Reproduce, from the lines below, exactly the stretch that begins at the line containing "Executive Vice President" and ends at the line containing "The Group Billing menu", both included.

Collected data
*** Block opens ***

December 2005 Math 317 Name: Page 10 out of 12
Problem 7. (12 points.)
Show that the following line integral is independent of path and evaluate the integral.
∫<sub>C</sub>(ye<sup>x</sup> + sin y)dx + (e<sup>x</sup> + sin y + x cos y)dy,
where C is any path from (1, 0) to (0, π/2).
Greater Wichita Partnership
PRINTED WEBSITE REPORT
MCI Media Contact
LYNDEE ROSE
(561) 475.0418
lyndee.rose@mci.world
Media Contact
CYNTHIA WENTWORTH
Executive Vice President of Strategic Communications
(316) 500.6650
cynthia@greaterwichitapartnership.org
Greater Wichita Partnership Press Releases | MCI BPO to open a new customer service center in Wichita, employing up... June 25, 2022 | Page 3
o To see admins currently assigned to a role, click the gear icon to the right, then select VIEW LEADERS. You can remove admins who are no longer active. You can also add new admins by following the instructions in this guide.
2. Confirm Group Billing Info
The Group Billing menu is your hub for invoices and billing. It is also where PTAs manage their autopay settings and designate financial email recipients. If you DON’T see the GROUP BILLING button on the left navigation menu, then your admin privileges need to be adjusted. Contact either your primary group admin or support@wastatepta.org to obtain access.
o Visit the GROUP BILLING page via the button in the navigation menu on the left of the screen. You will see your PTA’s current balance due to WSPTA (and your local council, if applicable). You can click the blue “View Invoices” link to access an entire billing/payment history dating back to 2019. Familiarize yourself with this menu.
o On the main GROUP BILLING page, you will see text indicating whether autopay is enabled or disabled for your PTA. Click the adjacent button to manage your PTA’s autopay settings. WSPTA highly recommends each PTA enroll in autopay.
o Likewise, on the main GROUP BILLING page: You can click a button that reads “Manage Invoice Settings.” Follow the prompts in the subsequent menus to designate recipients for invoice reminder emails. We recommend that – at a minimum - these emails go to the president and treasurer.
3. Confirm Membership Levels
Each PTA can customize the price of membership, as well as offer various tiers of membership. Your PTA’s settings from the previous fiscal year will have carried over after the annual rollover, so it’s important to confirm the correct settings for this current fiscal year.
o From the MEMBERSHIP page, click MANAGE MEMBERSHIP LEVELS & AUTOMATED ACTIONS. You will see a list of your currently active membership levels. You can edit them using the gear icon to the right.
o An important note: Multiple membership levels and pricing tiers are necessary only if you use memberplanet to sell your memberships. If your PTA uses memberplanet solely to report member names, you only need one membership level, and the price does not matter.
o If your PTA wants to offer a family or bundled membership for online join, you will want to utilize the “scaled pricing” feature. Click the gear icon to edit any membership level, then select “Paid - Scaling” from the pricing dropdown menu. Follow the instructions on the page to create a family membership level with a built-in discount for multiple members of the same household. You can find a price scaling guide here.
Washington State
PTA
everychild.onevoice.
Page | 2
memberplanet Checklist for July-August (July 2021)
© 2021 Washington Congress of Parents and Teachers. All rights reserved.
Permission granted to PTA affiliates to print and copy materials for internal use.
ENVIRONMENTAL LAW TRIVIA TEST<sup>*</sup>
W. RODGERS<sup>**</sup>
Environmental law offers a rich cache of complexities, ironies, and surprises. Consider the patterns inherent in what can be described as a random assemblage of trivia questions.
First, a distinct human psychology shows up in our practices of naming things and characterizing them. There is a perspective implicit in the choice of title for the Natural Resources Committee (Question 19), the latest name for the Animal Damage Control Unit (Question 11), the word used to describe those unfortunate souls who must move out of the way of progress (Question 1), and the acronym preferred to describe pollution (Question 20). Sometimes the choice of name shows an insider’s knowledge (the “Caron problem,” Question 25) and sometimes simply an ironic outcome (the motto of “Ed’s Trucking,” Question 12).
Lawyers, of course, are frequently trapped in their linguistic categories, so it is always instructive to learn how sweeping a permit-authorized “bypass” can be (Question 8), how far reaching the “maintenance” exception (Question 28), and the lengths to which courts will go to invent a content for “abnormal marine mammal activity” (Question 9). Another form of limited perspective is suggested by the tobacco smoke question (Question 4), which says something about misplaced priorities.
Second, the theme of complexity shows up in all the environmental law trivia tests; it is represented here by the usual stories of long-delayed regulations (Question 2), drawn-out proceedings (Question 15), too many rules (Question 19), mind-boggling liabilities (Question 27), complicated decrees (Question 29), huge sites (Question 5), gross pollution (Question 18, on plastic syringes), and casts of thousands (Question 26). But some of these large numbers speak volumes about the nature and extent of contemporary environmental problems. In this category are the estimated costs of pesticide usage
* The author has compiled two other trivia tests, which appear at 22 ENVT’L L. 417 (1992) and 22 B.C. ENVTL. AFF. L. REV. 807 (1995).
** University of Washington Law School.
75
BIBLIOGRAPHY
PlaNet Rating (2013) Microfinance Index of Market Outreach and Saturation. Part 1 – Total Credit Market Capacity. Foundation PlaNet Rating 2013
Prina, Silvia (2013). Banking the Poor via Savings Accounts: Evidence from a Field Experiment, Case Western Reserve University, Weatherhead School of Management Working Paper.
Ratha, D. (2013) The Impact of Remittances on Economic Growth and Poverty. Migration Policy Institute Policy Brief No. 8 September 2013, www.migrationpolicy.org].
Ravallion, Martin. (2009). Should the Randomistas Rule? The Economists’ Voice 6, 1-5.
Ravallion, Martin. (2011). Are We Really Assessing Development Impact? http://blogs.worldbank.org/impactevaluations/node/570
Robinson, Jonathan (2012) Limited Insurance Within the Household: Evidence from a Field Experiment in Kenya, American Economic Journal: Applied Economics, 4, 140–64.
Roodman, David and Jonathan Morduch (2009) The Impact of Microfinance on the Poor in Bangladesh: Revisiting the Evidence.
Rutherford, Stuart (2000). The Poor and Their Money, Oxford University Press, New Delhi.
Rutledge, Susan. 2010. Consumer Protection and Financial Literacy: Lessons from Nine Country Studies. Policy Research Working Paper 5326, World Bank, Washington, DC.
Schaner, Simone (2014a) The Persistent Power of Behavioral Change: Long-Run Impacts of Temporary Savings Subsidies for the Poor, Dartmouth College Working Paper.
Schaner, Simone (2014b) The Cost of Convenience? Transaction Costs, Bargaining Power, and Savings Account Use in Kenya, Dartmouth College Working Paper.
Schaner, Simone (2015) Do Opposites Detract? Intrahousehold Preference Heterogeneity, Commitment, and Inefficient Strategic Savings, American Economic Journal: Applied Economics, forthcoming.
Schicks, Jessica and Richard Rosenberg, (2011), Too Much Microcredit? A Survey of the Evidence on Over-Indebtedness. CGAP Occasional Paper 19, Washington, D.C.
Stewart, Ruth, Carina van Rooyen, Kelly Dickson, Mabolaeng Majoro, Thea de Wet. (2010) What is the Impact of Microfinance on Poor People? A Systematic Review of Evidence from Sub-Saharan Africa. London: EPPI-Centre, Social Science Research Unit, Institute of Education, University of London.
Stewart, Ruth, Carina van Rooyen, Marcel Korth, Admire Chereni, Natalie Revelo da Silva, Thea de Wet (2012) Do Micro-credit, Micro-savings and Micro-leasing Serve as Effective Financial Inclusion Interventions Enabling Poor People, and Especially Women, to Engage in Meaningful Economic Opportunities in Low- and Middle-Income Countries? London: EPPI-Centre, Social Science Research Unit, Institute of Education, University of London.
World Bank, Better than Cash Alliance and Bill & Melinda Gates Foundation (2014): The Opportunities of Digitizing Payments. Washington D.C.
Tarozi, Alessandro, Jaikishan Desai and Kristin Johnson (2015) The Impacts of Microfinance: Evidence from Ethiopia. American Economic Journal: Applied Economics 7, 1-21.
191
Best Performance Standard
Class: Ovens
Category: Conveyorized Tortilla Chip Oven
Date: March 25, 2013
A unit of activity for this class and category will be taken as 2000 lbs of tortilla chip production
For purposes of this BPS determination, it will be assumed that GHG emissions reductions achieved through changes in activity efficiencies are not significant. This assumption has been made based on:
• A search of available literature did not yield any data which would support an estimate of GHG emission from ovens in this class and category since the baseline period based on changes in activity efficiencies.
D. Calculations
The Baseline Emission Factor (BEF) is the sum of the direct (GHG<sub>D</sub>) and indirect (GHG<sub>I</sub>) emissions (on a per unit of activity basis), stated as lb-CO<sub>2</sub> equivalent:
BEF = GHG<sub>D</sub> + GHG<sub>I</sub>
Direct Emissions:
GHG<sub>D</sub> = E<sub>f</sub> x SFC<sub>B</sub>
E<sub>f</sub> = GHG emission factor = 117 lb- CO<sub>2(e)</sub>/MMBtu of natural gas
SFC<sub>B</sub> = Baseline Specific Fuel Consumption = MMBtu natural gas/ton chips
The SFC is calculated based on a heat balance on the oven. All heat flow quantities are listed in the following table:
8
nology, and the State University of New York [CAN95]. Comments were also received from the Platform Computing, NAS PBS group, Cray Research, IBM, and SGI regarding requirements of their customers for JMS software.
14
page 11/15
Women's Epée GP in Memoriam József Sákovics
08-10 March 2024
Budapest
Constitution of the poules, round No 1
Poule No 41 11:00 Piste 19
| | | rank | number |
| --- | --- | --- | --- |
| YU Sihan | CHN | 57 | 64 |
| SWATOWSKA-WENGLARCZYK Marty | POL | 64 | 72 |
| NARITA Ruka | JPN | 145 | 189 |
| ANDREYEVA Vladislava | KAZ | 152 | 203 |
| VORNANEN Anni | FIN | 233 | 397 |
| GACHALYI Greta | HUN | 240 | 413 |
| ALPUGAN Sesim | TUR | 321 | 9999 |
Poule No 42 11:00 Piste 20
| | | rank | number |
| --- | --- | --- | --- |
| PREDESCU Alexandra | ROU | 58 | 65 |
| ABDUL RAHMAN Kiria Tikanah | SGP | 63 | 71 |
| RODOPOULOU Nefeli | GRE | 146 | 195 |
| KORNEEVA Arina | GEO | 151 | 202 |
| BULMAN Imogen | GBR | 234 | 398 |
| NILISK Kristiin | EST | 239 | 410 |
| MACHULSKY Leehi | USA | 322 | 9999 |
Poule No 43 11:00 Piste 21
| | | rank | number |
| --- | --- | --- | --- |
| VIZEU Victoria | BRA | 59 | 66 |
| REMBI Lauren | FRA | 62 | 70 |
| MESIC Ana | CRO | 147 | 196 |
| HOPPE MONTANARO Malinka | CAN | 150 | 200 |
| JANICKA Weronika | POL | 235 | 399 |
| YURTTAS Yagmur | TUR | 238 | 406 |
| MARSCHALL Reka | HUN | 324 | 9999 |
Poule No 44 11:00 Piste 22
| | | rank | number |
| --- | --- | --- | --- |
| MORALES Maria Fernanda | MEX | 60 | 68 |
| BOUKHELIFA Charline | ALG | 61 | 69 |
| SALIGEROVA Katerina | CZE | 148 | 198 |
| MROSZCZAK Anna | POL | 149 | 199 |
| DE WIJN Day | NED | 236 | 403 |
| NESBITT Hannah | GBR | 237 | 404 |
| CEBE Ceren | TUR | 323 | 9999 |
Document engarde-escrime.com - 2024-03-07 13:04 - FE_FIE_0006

*** Block closes ***

SOLUTION
Executive Vice President of Strategic Communications
(316) 500.6650
cynthia@greaterwichitapartnership.org
Greater Wichita Partnership Press Releases | MCI BPO to open a new customer service center in Wichita, employing up... June 25, 2022 | Page 3
o To see admins currently assigned to a role, click the gear icon to the right, then select VIEW LEADERS. You can remove admins who are no longer active. You can also add new admins by following the instructions in this guide.
2. Confirm Group Billing Info
The Group Billing menu is your hub for invoices and billing. It is also where PTAs manage their autopay settings and designate financial email recipients. If you DON’T see the GROUP BILLING button on the left navigation menu, then your admin privileges need to be adjusted. Contact either your primary group admin or support@wastatepta.org to obtain access.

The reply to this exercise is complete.